- Passage -
⁂

The Closing of the Scientific Mind is a plea for scientists to celebrate and enhance humanity rather than belittle human life. Author David Gelernter is a professor of computer science at Yale. His book Subjectivism: The Mind from Inside will be published by Norton later this year. Excerpts below.
The huge cultural authority science has acquired over the past century imposes large duties on every scientist. Scientists have acquired the power to impress and intimidate every time they open their mouths, and it is their responsibility to keep this power in mind no matter what they say or do. Too many have forgotten their obligation to approach with due respect the scholarly, artistic, religious, humanistic work that has always been mankind’s main spiritual support. Scientists are (on average) no more likely to understand this work than the man in the street is to understand quantum physics. But science used to know enough to approach cautiously and admire from outside, and to build its own work on a deep belief in human dignity. No longer.
Today science and the “philosophy of mind”—its thoughtful assistant, which is sometimes smarter than the boss—are threatening Western culture with the exact opposite of humanism. Call it roboticism. Man is the measure of all things, Protagoras said. Today we add, and computers are the measure of all men.

⁂

- Record extracts -
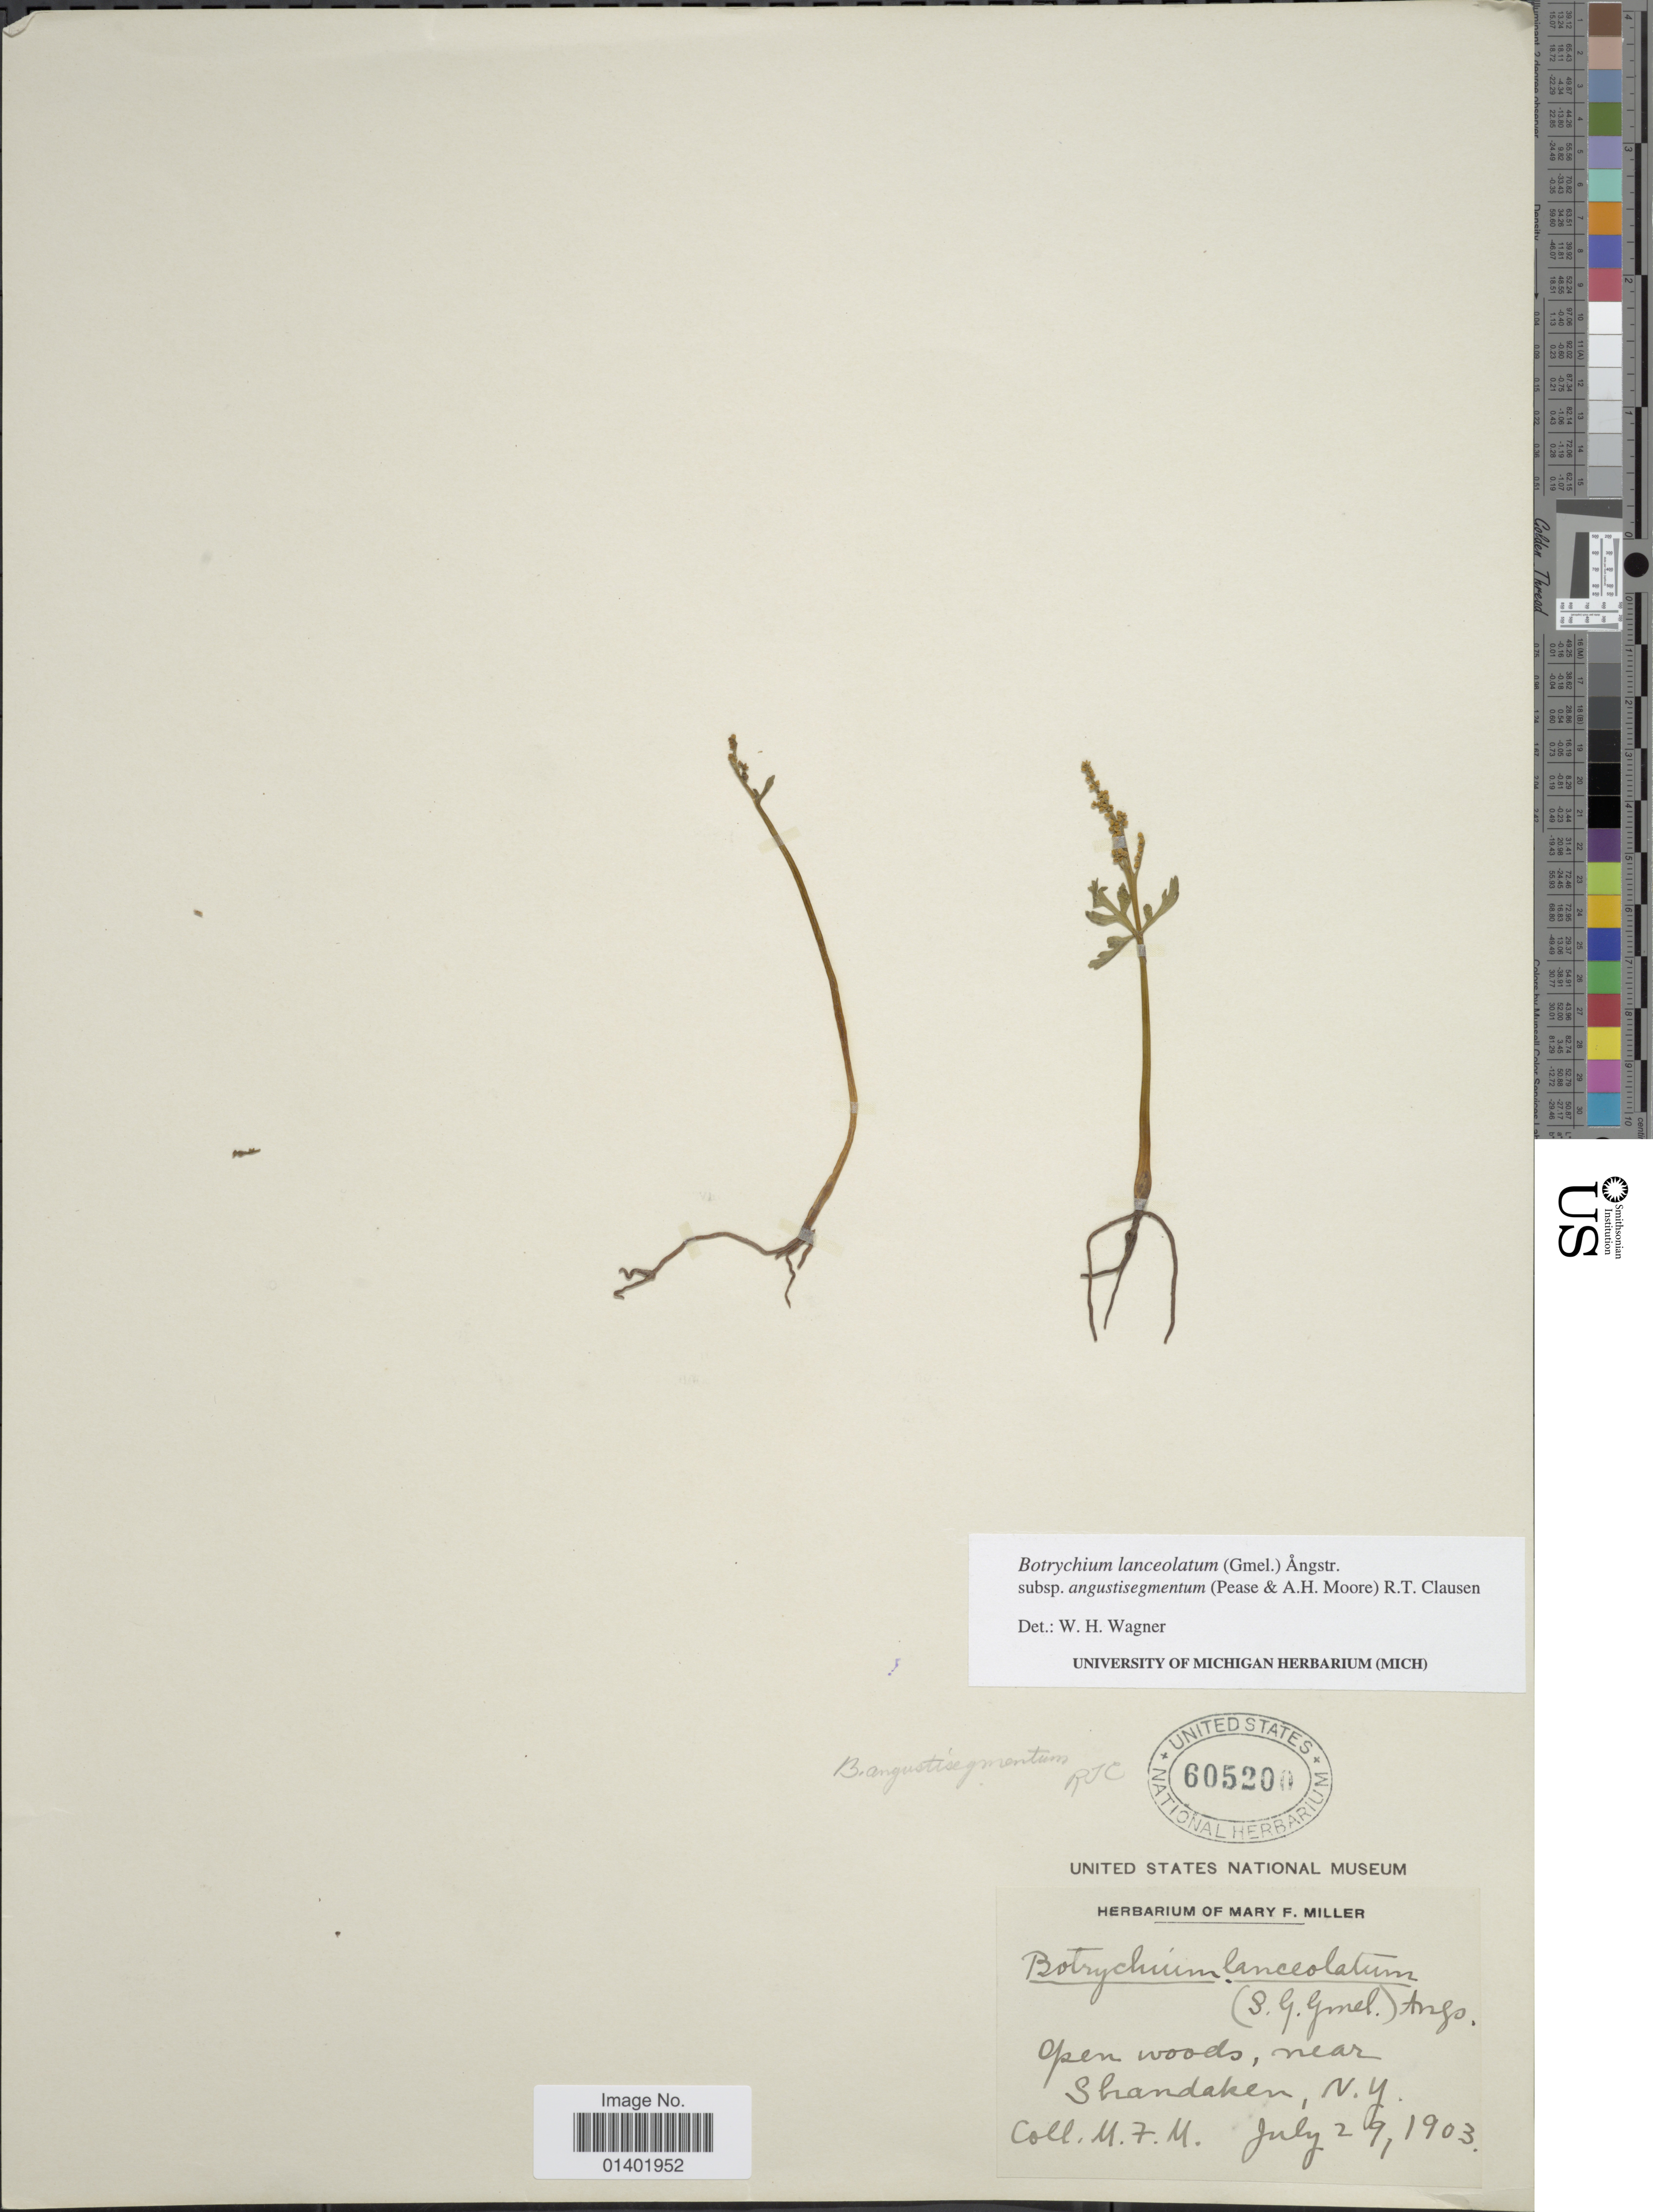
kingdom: Plantae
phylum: Tracheophyta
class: Polypodiopsida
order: Ophioglossales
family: Ophioglossaceae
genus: Botrychium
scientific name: Botrychium lanceolatum subsp. angustisegmentum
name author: (Pease & A.H. Moore) R.T. Clausen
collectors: M. F. Miller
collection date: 1903-07-29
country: United States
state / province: New York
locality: Open woods, near Shandaken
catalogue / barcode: US 605200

⁂

- What to do -
1 > According to the excerpt, what does David Gelernter teach, and where?
2 > Sum up the excerpt in two sentences.
3 > Reproduce the excerpt from "The huge cultural" to "dignity. No longer.".

- Responses -
1 > He is a professor of computer science at Yale.

2 > The excerpt argues that the huge cultural authority science has gained obliges scientists to approach humanistic, artistic, religious, and scholarly work with respect, a duty too many have forgotten. It warns that science and the philosophy of mind now threaten Western culture with "roboticism," the opposite of humanism, in which computers are the measure of all men.

3 >
The huge cultural authority science has acquired over the past century imposes large duties on every scientist. Scientists have acquired the power to impress and intimidate every time they open their mouths, and it is their responsibility to keep this power in mind no matter what they say or do. Too many have forgotten their obligation to approach with due respect the scholarly, artistic, religious, humanistic work that has always been mankind’s main spiritual support. Scientists are (on average) no more likely to understand this work than the man in the street is to understand quantum physics. But science used to know enough to approach cautiously and admire from outside, and to build its own work on a deep belief in human dignity. No longer.